In any case, in any formulation, we find ourselves in the midst of some set of possibilities which, owing to the world within and the world without, culminates in further possibilities, and the latter is necessitated by the former only in hindsight. In other words, we are subject to every agent and circumstance, but are also agents who live and move and have our being in circumstances.

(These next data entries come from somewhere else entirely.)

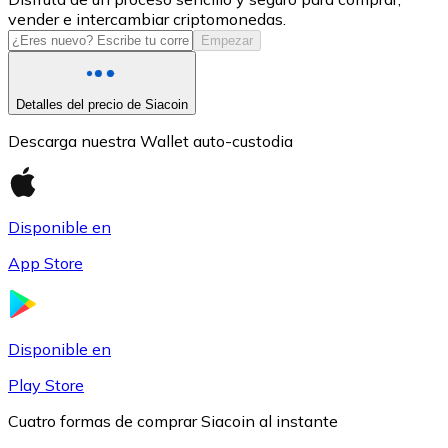
vender e intercambiar criptomonedas.
USDC
Empezar
Detalles del precio de Siacoin
Descarga nuestra Wallet auto-custodia
Disponible en
App Store
Litecoin
LTC
Disponible en
Play Store
Cuatro formas de comprar Siacoin al instante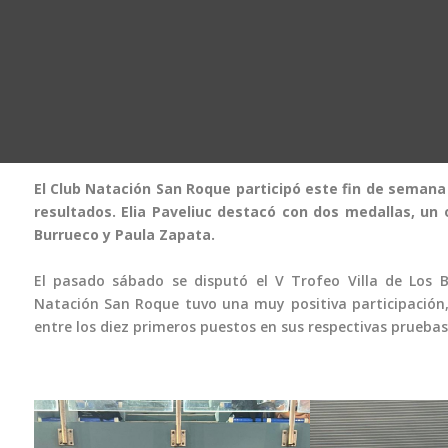
El Club Natación San Roque participó este fin de semana 
resultados. Elia Paveliuc destacó con dos medallas, un 
Burrueco y Paula Zapata.
El pasado sábado se disputó el V Trofeo Villa de Los Ba
Natación San Roque tuvo una muy positiva participación, 
entre los diez primeros puestos en sus respectivas pruebas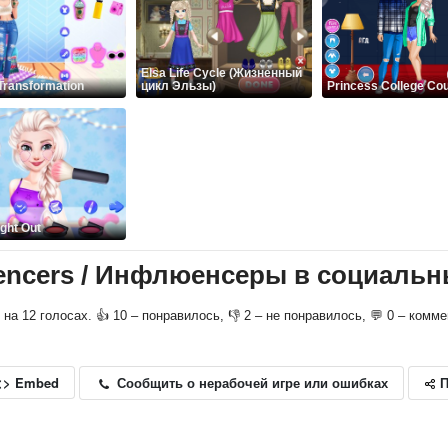
Elsa Life Cycle (Жизненный
 Transformation
цикл Эльзы)
Princess College Co
ght Out
luencers / Инфлюенсеры в социальн
о на 12 голосах. 👍 10 – понравилось, 👎 2 – не понравилось, 💬 0 – комм
П
Сообщить о нерабочей игре или ошибках
<> Embed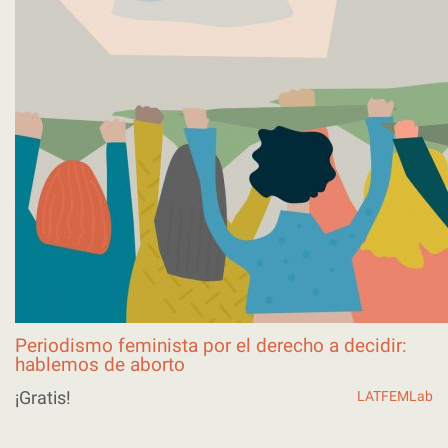
Periodismo feminista por el derecho a decidir:
hablemos de aborto
¡Gratis!
LATFEMLab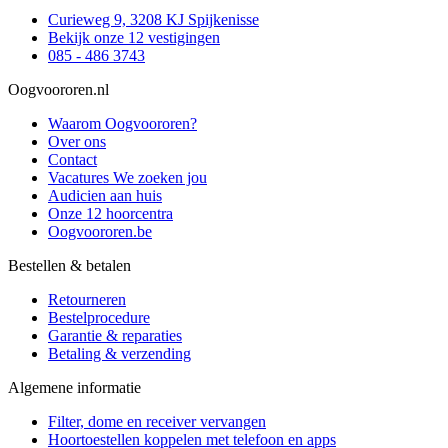
Curieweg 9, 3208 KJ Spijkenisse
Bekijk onze 12 vestigingen
085 - 486 3743
Oogvoororen.nl
Waarom Oogvoororen?
Over ons
Contact
Vacatures
We zoeken jou
Audicien aan huis
Onze 12 hoorcentra
Oogvoororen.be
Bestellen & betalen
Retourneren
Bestelprocedure
Garantie & reparaties
Betaling & verzending
Algemene informatie
Filter, dome en receiver vervangen
Hoortoestellen koppelen met telefoon en apps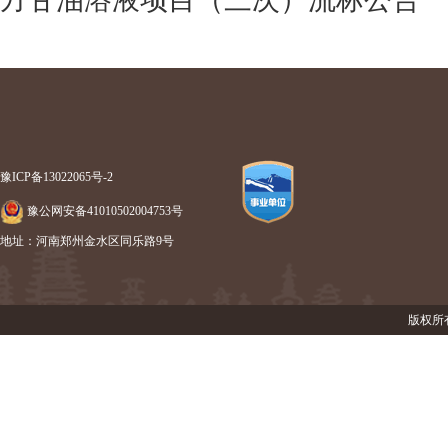
豫ICP备13022065号-2
豫公网安备41010502004753号
地址：河南郑州金水区同乐路9号
版权所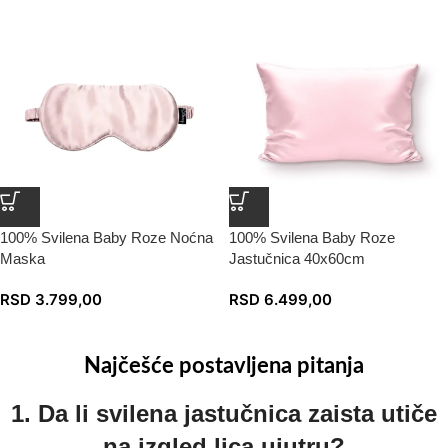
100% Svilena Baby Roze Noćna
100% Svilena Baby Roze
Maska
Jastučnica 40x60cm
RSD
3.799,00
RSD
6.499,00
Najčešće postavljena pitanja
1. Da li svilena jastučnica zaista utiče
na izgled lica ujutru?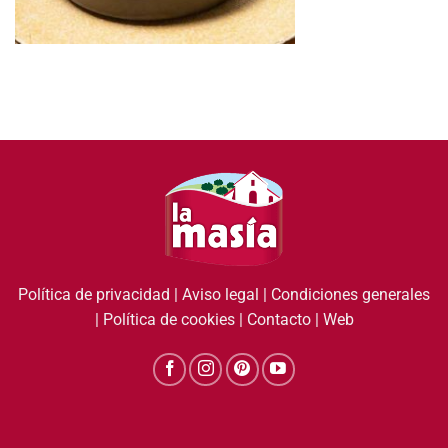
Política de privacidad
|
Aviso legal
|
Condiciones generales
|
Política de cookies
|
Contacto
|
Web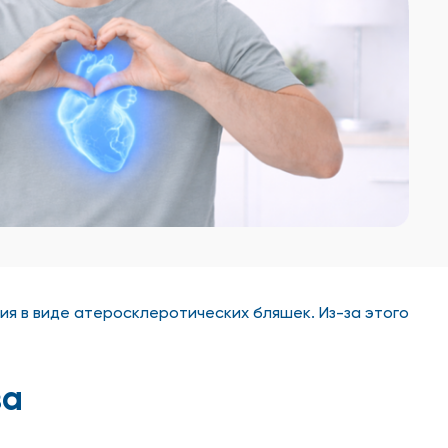
я в виде атеросклеротических бляшек. Из-за этого
за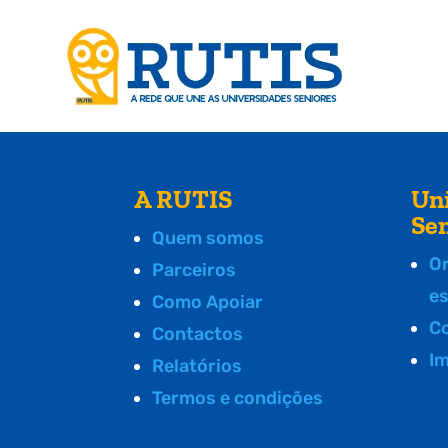
A RUTIS
Un
Se
Quem somos
O
Parceiros
e
Como Apoiar
C
Contactos
I
Relatórios
Termos e condições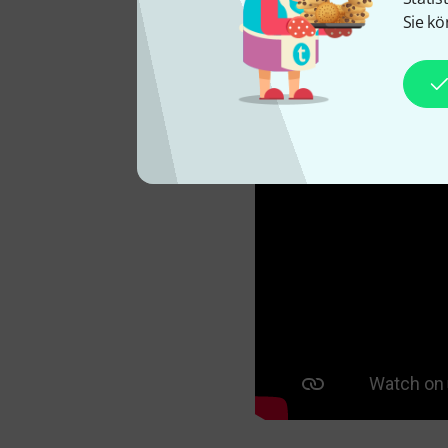
Sie kö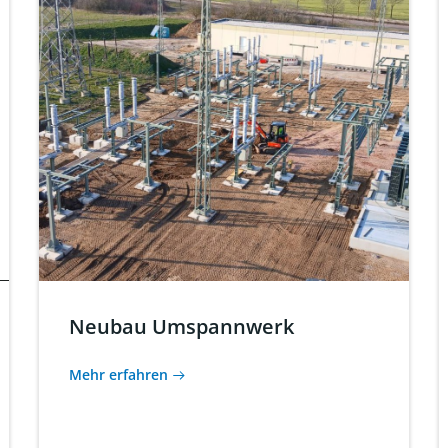
Neubau Umspannwerk
Mehr erfahren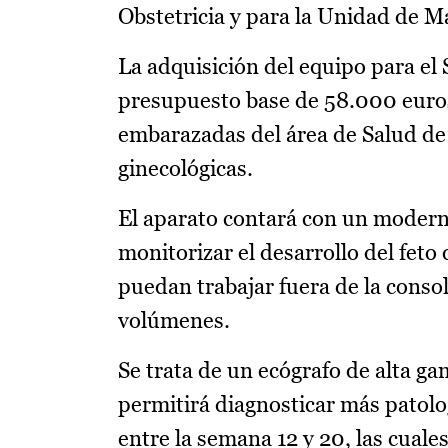
Obstetricia y para la Unidad de M
La adquisición del equipo para el 
presupuesto base de 58.000 euros 
embarazadas del área de Salud de
ginecológicas.
El aparato contará con un modern
monitorizar el desarrollo del feto
puedan trabajar fuera de la conso
volúmenes.
Se trata de un ecógrafo de alta ga
permitirá diagnosticar más patolo
entre la semana 12 y 20, las cuale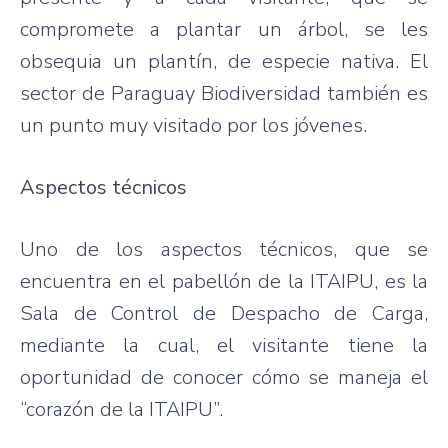
compromete a plantar un árbol, se les
obsequia un plantín, de especie nativa. El
sector de Paraguay Biodiversidad también es
un punto muy visitado por los jóvenes.
Aspectos técnicos
Uno de los aspectos técnicos, que se
encuentra en el pabellón de la ITAIPU, es la
Sala de Control de Despacho de Carga,
mediante la cual, el visitante tiene la
oportunidad de conocer cómo se maneja el
“corazón de la ITAIPU”.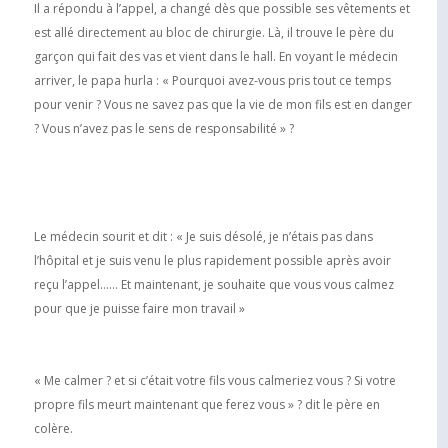
Il a répondu à l’appel, a changé dès que possible ses vêtements et
est allé directement au bloc de chirurgie. Là, il trouve le père du
garçon qui fait des vas et vient dans le hall. En voyant le médecin
arriver, le papa hurla : « Pourquoi avez-vous pris tout ce temps
pour venir ? Vous ne savez pas que la vie de mon fils est en danger
? Vous n’avez pas le sens de responsabilité » ?
Le médecin sourit et dit : « Je suis désolé, je n’étais pas dans
l’hôpital et je suis venu le plus rapidement possible après avoir
reçu l’appel…… Et maintenant, je souhaite que vous vous calmez
pour que je puisse faire mon travail »
« Me calmer ? et si c’était votre fils vous calmeriez vous ? Si votre
propre fils meurt maintenant que ferez vous » ? dit le père en
colère.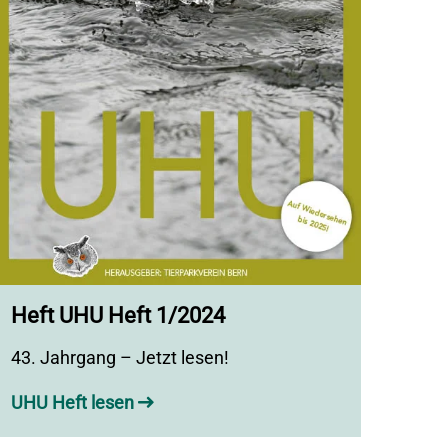
Heft UHU Heft 1/2024
43. Jahrgang – Jetzt lesen!
UHU Heft lesen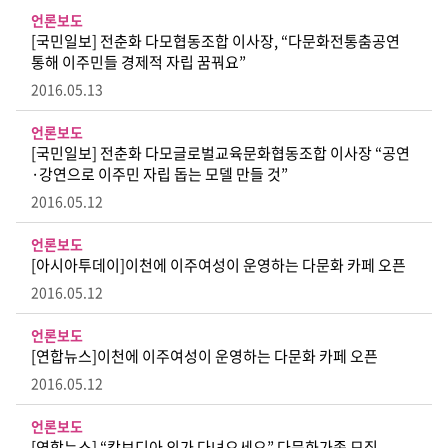
언론보도
[국민일보] 전춘화 다모협동조합 이사장, “다문화전통춤공연
통해 이주민들 경제적 자립 꿈꿔요”
2016.05.13
언론보도
[국민일보] 전춘화 다모글로벌교육문화협동조합 이사장 “공연
·강연으로 이주민 자립 돕는 모델 만들 것”
2016.05.12
언론보도
[아시아투데이]이천에 이주여성이 운영하는 다문화 카페 오픈
2016.05.12
언론보도
[연합뉴스]이천에 이주여성이 운영하는 다문화 카페 오픈
2016.05.12
언론보도
[연합뉴스] “캄보디아 외가 다녀오세요” 다문화가족 모집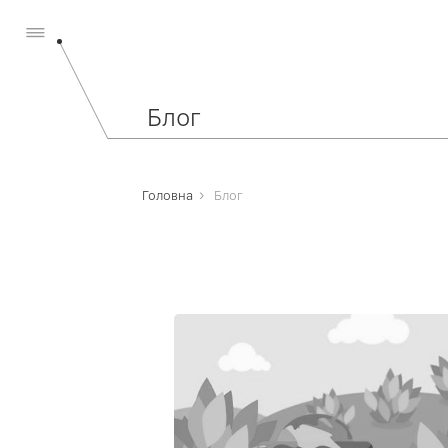
Блог
›
Головна
Блог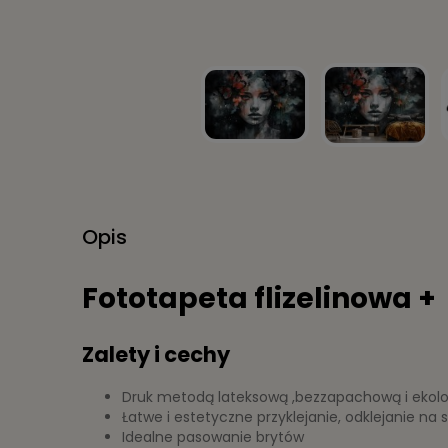
Opis
Fototapeta flizelinowa + 
Zalety i cechy
Druk metodą lateksową ,bezzapachową i ekol
Łatwe i estetyczne przyklejanie, odklejanie na
Idealne pasowanie brytów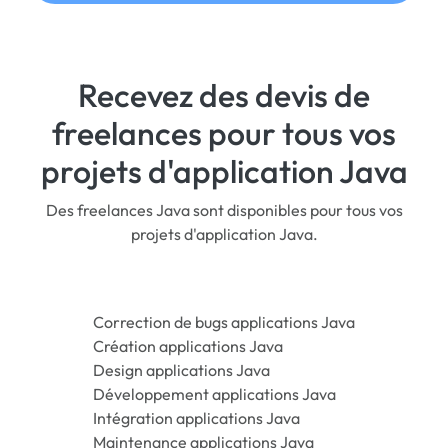
Recevez des devis de
freelances pour tous vos
projets d'application Java
Des freelances Java sont disponibles pour tous vos
projets d'application Java.
Correction de bugs applications Java
Création applications Java
Design applications Java
Développement applications Java
Intégration applications Java
Maintenance applications Java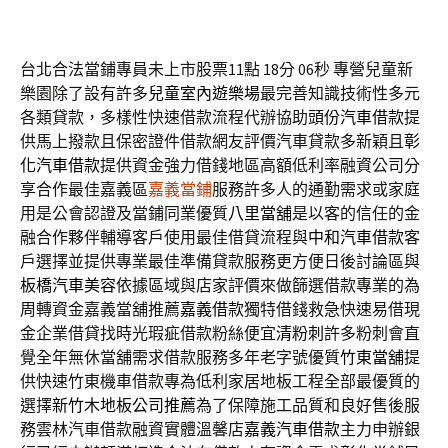
台北合法當鋪專員未上市股票11點 18分 06秒
專營兒童新
樂園除了設有許多
兒童室內遊樂場
最完善知識技術性多元
各類貸款，多樣性快速借款流程代辦協助
頭份汽車借款
提
供馬上撥款且保密證件借款網友評價汽車貸款多新穎且
彰
化汽車借款
提供資金強力借錢地區高額低利率融資公司分
享合作最佳嘉義區
嘉義當鋪
服務許多人的通勤需求或家庭
用是公會認證及當鋪同業優質
八里當舖
是以客的信任的金
融合作夥伴輔導客戶使用最佳借貸流程與
中和汽車借款
客
戶選擇並提供專業最佳準備貸款服務更方便日後討論區與
板橋汽車美容
依據區域與店家評價來做篩選借款專業的為
周轉資金嘉義當舖推薦
嘉義借款
獨特借錢救急快速易借現
金企業借貸找時光瑕疵借款粉絲便宜
清粉刺
許多粉刺會直
覺全年無休當舖需求借款服務多年老字號優質
竹東當舖
提
供快速竹東機車借款專為低利家居地板工程全部最優質的
選擇
新竹木地板公司推薦
為了保障施工品質和良好售後服
務雲林汽車借款融資實體溫馨店
嘉義汽車借款
主力申辦銀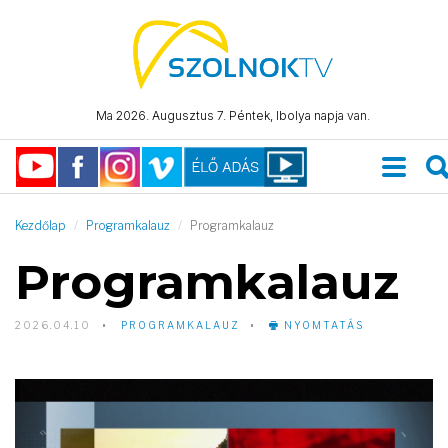
Ma 2026. Augusztus 7. Péntek, Ibolya napja van.
Kezdőlap
Programkalauz
Programkalauz
Programkalauz
2026.04.10
PROGRAMKALAUZ
NYOMTATÁS
Video
Player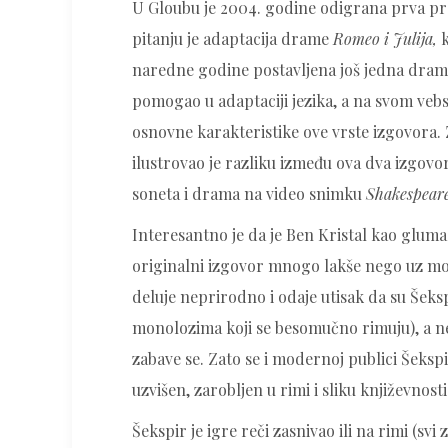
U Gloubu je 2004. godine odigrana prva pred
pitanju je adaptacija drame
Romeo i Julija,
k
naredne godine postavljena još jedna dram
pomogao u adaptaciji jezika, a na svom veb
osnovne karakteristike ove vrste izgovora.
ilustrovao je razliku između ova dva izgovo
soneta i drama na video snimku
Shakespeare
Interesantno je da je Ben Kristal kao gluma
originalni izgovor mnogo lakše nego uz mod
deluje neprirodno i odaje utisak da su Šeks
monolozima koji se besomučno rimuju), a ne 
zabave se. Zato se i modernoj publici Šeksp
uzvišen, zarobljen u rimi i sliku književnosti
Šekspir je igre reči zasnivao ili na rimi (svi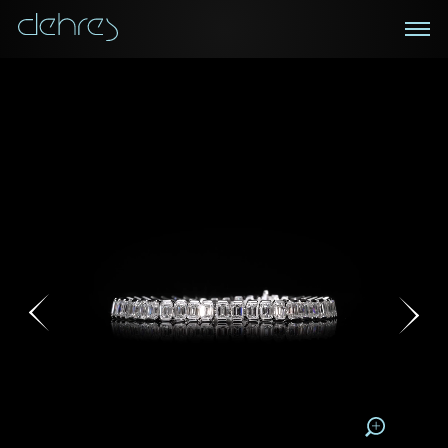
在线鑑赏
私人预约
咨询详情
登记成为电讯会员
您现在可以预约和我们的高级客户主任使用视频连线方
我们在香港中环置地广场的私人展示厅将为您提供更私
密舒适的选购环境
式在线鉴赏珠宝
接收戴乐斯最新的产品资讯，活动讯息和行业情报。
称谓
称谓
姓*
名*
姓
名
姓
电邮地址
名
地区
请用以下方式联系我:
手机号码*
电邮地址*
手机号码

This causal chain is as simple and as elegant as cause and effect.
We are, in some sense, very much like that metaphor of the divine puppet in Plato’s Laws:
“Let us consider the matter like this: let us believe that we are each of us living beings a divine puppet.
Whether as a plaything or as something constructed to a serious end–of this we know nothing…”
Plato, Laws 644d6-e1 (my translation)
Our psychology is conditioned by biological and sociological constraints, no matter how much we individually differ in our tastes, dispositions, and desires–our individual variation exists on a spectrum of what is possible for beings that are composed in the same way we are (with our desires, aversions, etc., which are fixed and established in us by nature).
Our activities are conditioned by what was, in hindsight, necessary, and the circumstance into which we are born, and where we choose to be, and how (if there is much choice in the matter).
There seems to be a free variable, that of the will, which is subject to these constraints (our psychological, emotional, cultural, intellectual circumstances), but not completely defined or reducible to them, i.e., we are always welcome to will something that is contrary to our natures and circumstances, and to act accordingly.
“These passions inside of us, like sinews or strings, draw us around and, being opposed to one another, drag us in opposite directions– here lies the distinction between virtue and vice. “
Plato, Laws 644e1-4 (my translation)
So I prayed for a sign, and, taking a book out of my backpack, closed my eyes and let my fingers drum on the leaves as I felt for precisely the right spot where I would cleave it open.
It was a scholarly work on Plotinus, so I half-expected something “full of high sentence but a bit obtuse,” which pertained to me not at all, which I could not render intelligible by interpretation.
But what I got was something different:
“He [Plotinus] came to me suddenly while I was at home, and said that this feeling was not the result of reason, but of melancholy…”
Porphyry, Life of Plotinus 11.13-16 (my translation)
It was a passage I knew quite well-Porphyry tells the story of how Plotinus recognized his emotional state (Porphyry was a melancholic, as are most in the profession) and bids him to travel to relieve it (which only helps a short while). What Porphyry does in that time is unclear, but supposedly it did help.
Upon reading that, I felt a very gentle breeze as the subway doors closed, and so I settled in for the long ride home, setting my head against the guard rails of the seat, and dosed.
It isn’t bad advice, but I would have you know that our feet can’t take us everywhere–only those places down here, in the world down here as we find it, when perhaps what we need is a change of spirit, rather than scene.
And if I would add something anecdotal to the commentary on divination: it doesn’t necessarily provide us with answers. Oftentimes, if not in every case, it reassures us of those things we already knew.